ERA.id - Seorang murid Sekolah Dasar (SD) berinsial SR (12) mengembuskan nafas terakhir setelah dilarikan ke rumah sakit terdekat usai mengalami luka tusuk pada bagian perut, Selasa (9/8/2022).

SR ditikam seorang pria di dalam kelas saat mengikuti pelajaran di Yayasan Baiti Jannati, Kecamatan Sunggal, Kabupaten Deli Serdang, Sumatera Utara (Sumut), Selasa pagi (9/8/2022).

Dari informasi yang diperoleh, pelaku mendobrak pintu kelas yang saat itu tengah dalam keadaan tertutup. Pelaku yang berhasil merangsek masuk kemudian menikam korban dengan pisau.

Kejadian itu sontak membuat seisi ruangan kelas menjadi mencekam. Korban yang sudah bersimbah darah seketika tewas setelah coba dilarikan ke rumah sakit. Sedangkan pelaku berhasil melarikan diri usai melakukan aksi bejatnya.

Kapolsek Sunggal Kompol Chandra Yudha mengatakan pihaknya yang melakukan olah tempat kejadian perkara (TKP) langsung melakukan penyegelan kelas.

Dari hasil olah TKP, Chandra menyebut petugas menyita senjata tajam (sajam) yang digunakan pelaku untuk menikam korban.

"Di TKP kita mendapati sajam pisau yang diduga digunakan pelaku. Selain itu sepeda motor pelaku dan sendal pelaku yang tertinggal di lokasi," katanya kepada Era.id.

Lanjut Chandra, dari hasil penyelidikan pihaknya juga telah mengantongi identitas pelaku. Dia menyebut pelaku berinsial R yang merupakan paman dari korban.

"Pelaku om nya, berinsial R, saat ini lagi kita kejar. Mohon doanya," pungkasnya.

Sementara itu, Marthalena (49) selaku tante korban, menyebut sebelumnya korban sering mendapat ancaman dari pelaku.
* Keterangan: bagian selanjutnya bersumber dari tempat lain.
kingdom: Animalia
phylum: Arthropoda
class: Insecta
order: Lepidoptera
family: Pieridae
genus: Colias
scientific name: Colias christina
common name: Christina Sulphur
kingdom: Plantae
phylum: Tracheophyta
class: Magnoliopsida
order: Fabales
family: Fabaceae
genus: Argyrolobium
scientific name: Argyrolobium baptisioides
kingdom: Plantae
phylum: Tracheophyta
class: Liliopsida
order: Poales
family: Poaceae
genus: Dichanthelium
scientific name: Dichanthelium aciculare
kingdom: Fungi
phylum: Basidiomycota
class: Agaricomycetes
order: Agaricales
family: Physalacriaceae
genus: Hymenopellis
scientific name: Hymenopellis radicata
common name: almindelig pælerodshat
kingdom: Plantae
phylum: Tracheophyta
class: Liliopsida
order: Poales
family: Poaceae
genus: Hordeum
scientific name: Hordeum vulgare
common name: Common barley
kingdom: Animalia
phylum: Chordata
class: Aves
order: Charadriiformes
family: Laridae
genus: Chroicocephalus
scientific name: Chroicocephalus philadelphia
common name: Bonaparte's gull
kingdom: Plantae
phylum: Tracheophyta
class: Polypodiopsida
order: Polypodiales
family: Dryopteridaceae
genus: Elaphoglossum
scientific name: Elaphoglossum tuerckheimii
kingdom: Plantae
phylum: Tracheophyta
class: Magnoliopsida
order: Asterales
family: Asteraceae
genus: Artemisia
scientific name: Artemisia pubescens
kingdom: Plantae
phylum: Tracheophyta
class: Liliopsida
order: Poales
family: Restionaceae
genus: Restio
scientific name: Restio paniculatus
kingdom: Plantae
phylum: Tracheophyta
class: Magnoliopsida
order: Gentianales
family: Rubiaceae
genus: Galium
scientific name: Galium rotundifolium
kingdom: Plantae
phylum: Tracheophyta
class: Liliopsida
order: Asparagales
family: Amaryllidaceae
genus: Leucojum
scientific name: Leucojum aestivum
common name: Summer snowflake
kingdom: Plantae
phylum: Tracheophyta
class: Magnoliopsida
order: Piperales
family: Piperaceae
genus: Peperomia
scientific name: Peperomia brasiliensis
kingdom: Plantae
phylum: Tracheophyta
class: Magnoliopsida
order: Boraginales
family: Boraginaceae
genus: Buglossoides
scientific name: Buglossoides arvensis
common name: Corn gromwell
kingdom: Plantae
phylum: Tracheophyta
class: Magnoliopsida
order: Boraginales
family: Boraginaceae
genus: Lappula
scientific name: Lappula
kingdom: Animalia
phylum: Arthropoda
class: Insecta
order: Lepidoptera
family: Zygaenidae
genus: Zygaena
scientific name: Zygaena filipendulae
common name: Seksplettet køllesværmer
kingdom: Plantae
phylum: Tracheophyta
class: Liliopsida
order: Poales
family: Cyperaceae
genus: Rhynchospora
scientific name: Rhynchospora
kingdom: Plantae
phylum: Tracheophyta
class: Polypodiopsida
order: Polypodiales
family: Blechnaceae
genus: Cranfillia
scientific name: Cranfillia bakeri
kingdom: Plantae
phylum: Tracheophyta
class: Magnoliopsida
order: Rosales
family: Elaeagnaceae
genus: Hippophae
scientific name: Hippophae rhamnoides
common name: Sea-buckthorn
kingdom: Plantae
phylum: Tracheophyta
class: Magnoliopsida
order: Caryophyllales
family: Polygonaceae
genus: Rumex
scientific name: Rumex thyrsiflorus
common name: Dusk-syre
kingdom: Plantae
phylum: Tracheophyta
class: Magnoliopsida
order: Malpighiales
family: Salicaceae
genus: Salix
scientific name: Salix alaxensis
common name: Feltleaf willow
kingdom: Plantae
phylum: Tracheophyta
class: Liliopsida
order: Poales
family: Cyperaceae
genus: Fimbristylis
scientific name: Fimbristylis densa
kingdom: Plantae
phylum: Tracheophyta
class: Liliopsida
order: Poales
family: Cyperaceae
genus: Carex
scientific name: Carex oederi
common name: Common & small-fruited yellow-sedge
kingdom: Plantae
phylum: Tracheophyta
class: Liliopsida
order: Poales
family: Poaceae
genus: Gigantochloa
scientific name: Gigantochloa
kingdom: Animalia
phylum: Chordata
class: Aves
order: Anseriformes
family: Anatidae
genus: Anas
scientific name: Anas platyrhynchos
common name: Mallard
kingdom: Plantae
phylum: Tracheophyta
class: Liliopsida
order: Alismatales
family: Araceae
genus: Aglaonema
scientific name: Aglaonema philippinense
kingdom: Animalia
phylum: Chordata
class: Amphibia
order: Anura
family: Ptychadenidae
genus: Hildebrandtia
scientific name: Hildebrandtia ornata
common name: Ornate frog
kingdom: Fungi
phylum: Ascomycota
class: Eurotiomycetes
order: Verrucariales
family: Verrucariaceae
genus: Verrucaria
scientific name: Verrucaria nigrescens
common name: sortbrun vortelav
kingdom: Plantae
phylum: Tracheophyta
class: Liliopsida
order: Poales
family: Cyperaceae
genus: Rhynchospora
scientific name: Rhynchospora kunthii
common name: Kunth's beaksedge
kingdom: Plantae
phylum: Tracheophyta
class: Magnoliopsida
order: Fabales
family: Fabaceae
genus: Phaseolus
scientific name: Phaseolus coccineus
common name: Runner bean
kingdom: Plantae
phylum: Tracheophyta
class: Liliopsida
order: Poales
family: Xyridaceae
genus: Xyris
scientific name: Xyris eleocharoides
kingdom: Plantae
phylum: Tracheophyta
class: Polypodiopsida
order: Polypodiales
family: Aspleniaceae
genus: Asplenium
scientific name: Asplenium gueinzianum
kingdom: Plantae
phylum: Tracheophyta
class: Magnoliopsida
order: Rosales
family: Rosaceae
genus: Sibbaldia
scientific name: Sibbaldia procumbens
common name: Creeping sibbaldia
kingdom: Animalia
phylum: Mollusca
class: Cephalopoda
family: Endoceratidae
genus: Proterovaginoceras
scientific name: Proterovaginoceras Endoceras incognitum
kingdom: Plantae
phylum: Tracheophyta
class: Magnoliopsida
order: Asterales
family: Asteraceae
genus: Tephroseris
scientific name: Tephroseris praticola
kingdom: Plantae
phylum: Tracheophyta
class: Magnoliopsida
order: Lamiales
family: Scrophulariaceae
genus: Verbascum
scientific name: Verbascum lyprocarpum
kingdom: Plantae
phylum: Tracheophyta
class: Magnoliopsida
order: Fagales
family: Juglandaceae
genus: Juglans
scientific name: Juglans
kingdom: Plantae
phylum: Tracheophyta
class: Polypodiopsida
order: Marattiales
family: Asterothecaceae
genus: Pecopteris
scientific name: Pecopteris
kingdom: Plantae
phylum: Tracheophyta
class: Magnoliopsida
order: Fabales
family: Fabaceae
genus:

"Bahkan beberapa bulan lalu korban pernah dicekik pamannya ini, di sekolah. Sekolah itu dekat rumah dia," katanya kepada Era.id.

Marthalena menduga motif pelaku tega membunuh korban lantaran memiliki dendam dengan keluarga korban.

"Tega kali dia membunuh, dendam sama orang tua nya, tapi yang kena anaknya," tambahnya.

Marthalena menyebut korban tinggal bersama ayahnya sedangkan sang ibu saat ini tengah berada di Malaysia. Dia sendiri tak menyangka pelaku menikami korban saat mengikuti pelajaran agama di sekolah.

"Lagi berdoa loh dia tikami, sungguh tega sekali," ujarnya.

Dia berharap pihak kepolisian segera menangkap pelaku dan memberi hukaman yang seberat-beratnya.

"Korban ini sering sekali diancam pelaku, dikasari pelaku. Jadi kami pihak keluarga berharap pelaku bisa dihukum seberat-beratnya," tukasnya.